Where Did Americans Put Their Money This Year? Everywhere.

These six charts show how investing has changed heading into 2024

Illustration by Alexandra Citrin-Safadi; Images: iStock

This was the year investors could hardly go wrong.

After years of seemingly nowhere to go but the stock market, investors faced a bonanza of choices in 2023.

The Federal Reserve’s aggressive interest-rate hiking campaign paved the way for the most tempting yields on ultrasafe assets in decades. Investors swiftly took advantage, sending torrents of cash to corners of the market that long seemed forgotten.

In the final moments of the year, they are throwing money at virtually everything

Investors have piled into far-reaching corners of global markets, driving a rally spanning stocks, bonds, gold and even cryptocurrencies. Yields on risky corporate bonds have fallen to some of the lowest levels of the past year, while bond prices have rallied. 

And the beleaguered 60-40 portfolio of stocks and bonds is on track to return around 17% this year, a stunning bounceback and its best showing since 2019, according to Dow Jones Market Data. 

Here is how investing changed this year—and how people are positioning for 2024.

Rethinking stocks 

Americans’ love affair with stocks cooled for much of this year, though sentiment is quickly turning again. There are signs that euphoria is setting in, with recent gains drawing investors back in. 

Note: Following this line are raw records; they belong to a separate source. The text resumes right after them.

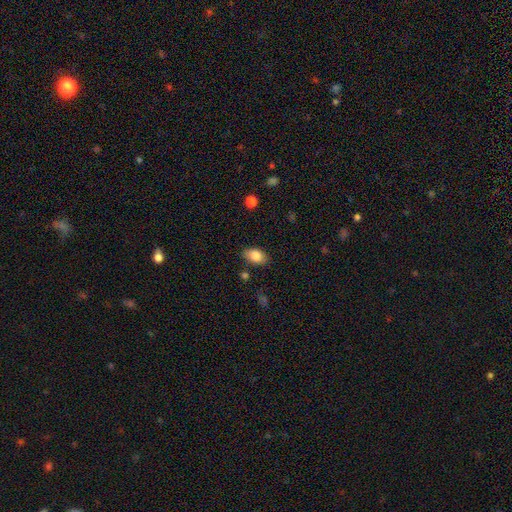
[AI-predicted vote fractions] A smooth galaxy with no disk features (83%) that is in between round and cigar-shaped (90%).

Vote fractions:
- Smooth or featured? smooth: 83% / featured or disk: 9% / star or artifact: 7%
- How rounded? in between: 90% / round: 8% / cigar-shaped: 2%
- Merging? none: 82% / minor disturbance: 13% / major disturbance: 3% / merger: 2%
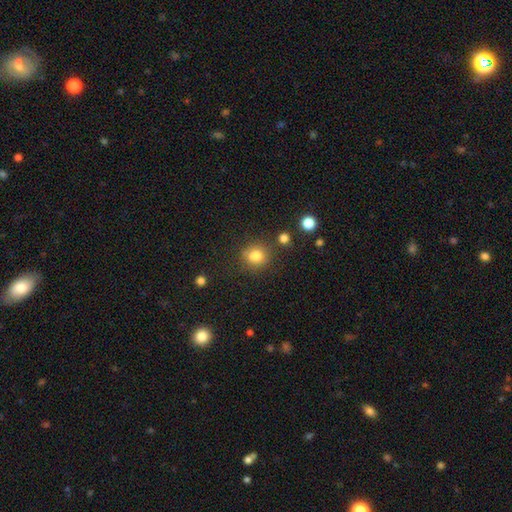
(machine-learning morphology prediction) Smooth or featured?
  - smooth: 81% *
  - star or artifact: 12%
  - featured or disk: 7%
How rounded?
  - round: 82% *
  - in between: 17%
  - cigar-shaped: 1%
Merging?
  - none: 77% *
  - minor disturbance: 12%
  - merger: 7%
  - major disturbance: 4%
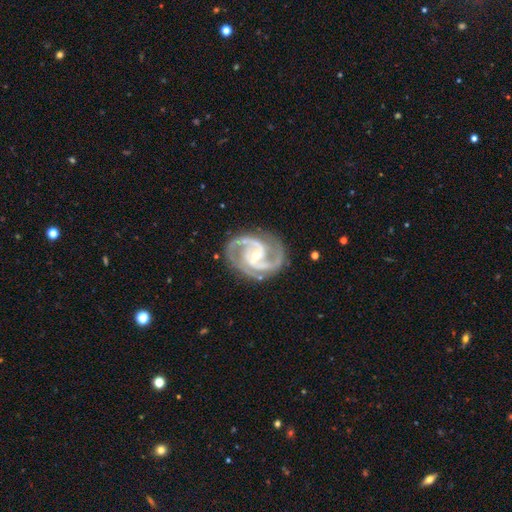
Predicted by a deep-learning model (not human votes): The model was most divided on "bar": no: 41%, weak: 39%, strong: 21%. More confident: spiral arms — yes (99%); edge-on disk — no (98%); smooth or featured — featured or disk (93%); spiral arm count — 2 (77%); merging — none (77%); bulge size — small (70%); spiral winding — medium (59%).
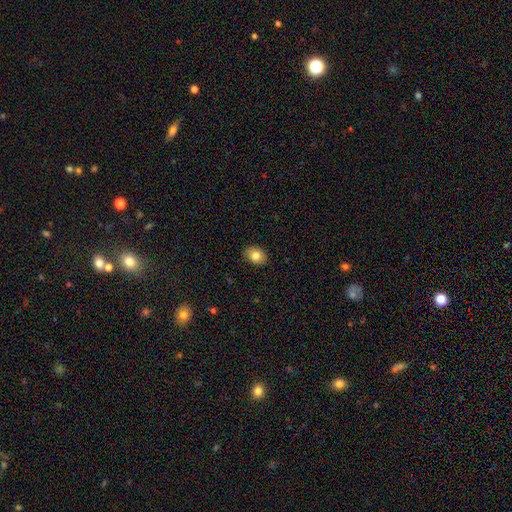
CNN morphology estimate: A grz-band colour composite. It shows a smooth galaxy with no disk features (82%) that is in between round and cigar-shaped (62%). Merging: none (88%).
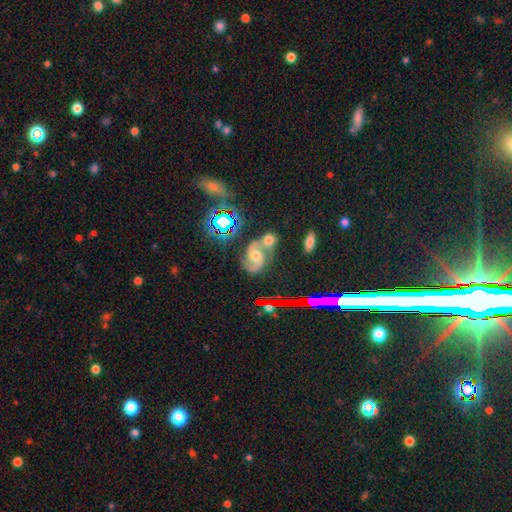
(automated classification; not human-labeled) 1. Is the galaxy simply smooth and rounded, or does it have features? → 69% featured or disk, 16% star or artifact, 15% smooth.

The SPDR S&P 500 ETF Trust, an exchange-traded fund tied to the benchmark index, has drawn around $40 billion of inflows in December, putting it on track for the biggest monthly haul on record going back to 1993.

The S&P 500 has soared 24% this year and is finishing the year with its longest weekly winning streak since 2017.

Investors were more cautious earlier in the year. For 2023, U.S. equity mutual and exchange-traded funds have recorded $133 billion in outflows, the most since 2020, according to LSEG Lipper data as of November.

“If they’re getting 5% to 5.5% in cash, the hurdle for owning stocks is higher,” said Ed Clissold, chief U.S. strategist at Ned Davis Research. 

Flush with cash 

Where did all that money go? Some of it went to cash or cashlike investments. 

Assets in money-market funds surged to a record of more than $6 trillion, according to Crane Data. It is a pivot not seen in generations, one with wide-ranging implications for how much risk Americans are taking in markets. 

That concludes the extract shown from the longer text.